Dalam proses penegakan hukum, Kejaksaan telah menetapkan sejumlah tersangka. Namun, dari sekian tersangka, baru satu yang divonis, yaitu Toni Tamsil alias Akhi, yang dijatuhi hukuman 3 tahun penjara oleh Pengadilan Negeri Pangkalpinang pada 30 Agustus.
Sementara itu, sejumlah tersangka lain masih menjalani proses penyidikan dan persidangan. Mereka termasuk Suwito Gunawan, Komisaris PT SIP di Pangkalpinang; MB Gunawan, Direktur PT SIP; dan Hasan Tjhie, Direktur Utama CV VIP, bersama Kwang Yung alias Buyung dan Achmad Albani yang terlibat sebagai manajer operasional.

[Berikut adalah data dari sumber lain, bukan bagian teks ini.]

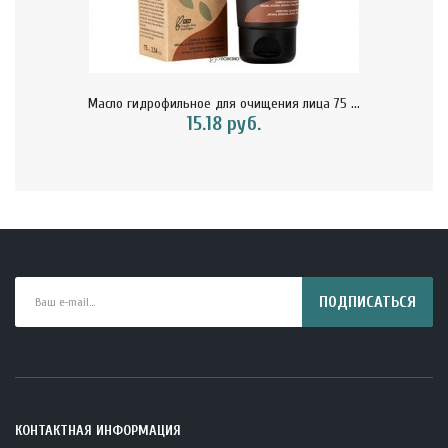
Масло гидрофильное для очищения лица 75 ...
15.18 руб.
ПОДПИСАТЬСЯ
КОНТАКТНАЯ ИНФОРМАЦИЯ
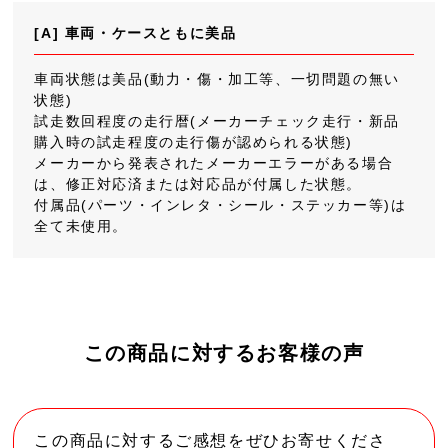
[A] 車両・ケースともに美品
車両状態は美品(動力・傷・加工等、一切問題の無い
状態)
試走数回程度の走行暦(メーカーチェック走行・新品
購入時の試走程度の走行傷が認められる状態)
メーカーから発表されたメーカーエラーがある場合
は、修正対応済または対応品が付属した状態。
付属品(パーツ・インレタ・シール・ステッカー等)は
全て未使用。
この商品に対するお客様の声
この商品に対するご感想をぜひお寄せくださ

Nama-nama lainnya dalam kasus ini meliputi Robert Indarto, Direktur Utama PT SBS; Rosalina, General Manager PT TIN; serta Suparta dan Reza Andriansyah dari PT RBT. Beberapa mantan pejabat PT Timah seperti Mochtar Riza Pahlevi Tabrani dan Emil Ermindra juga terjerat, bersama mantan Direktur Alwin Akbar.
Selain itu, figur terkenal seperti Helena Lim dan Harvey Moeis juga masuk dalam daftar tersangka, bersama Hendry Lie dan adiknya Fandy Lie. Pejabat pemerintah seperti Suranto Wibowo dan Amir Syahbana dari Dinas ESDM Bangka Belitung serta Bambang Gatot Ariyono, mantan Dirjen Minerba, turut diseret dalam kasus ini.
- Kasus Teddy Minahasa
Kasus peredaran narkoba yang melibatkan mantan Kapolda Sumatera Barat, Irjen Teddy Minahasa, menjadi ujian besar bagi Polri dalam menangani perkara internal.
Kasus ini terungkap saat Polda Metro Jaya menyelidiki jaringan narkoba dan menetapkan tiga orang sipil sebagai tersangka. Dari pengembangan penyidikan, muncul dugaan keterlibatan Teddy dalam skandal tersebut.
Saat masih menjabat sebagai Kapolda Sumbar, Teddy diduga menggelapkan barang bukti berupa sabu dan menjualnya. Ia disebut menginstruksikan AKBP Dody Prawiranegara untuk menukar 5 kilogram sabu dengan tawas agar tidak terdeteksi.
Setelah melalui serangkaian pemeriksaan, pada September 2022, Teddy resmi ditetapkan sebagai tersangka karena terbukti berperan dalam penggelapan barang bukti tersebut. Pengadilan kemudian menjatuhkan vonis penjara seumur hidup kepada Teddy.
Tidak terima dengan hukuman itu, Teddy mengajukan banding hingga tingkat kasasi di Mahkamah Agung (MA). Namun, MA menolak permohonannya dan tetap menjatuhkan hukuman penjara seumur hidup.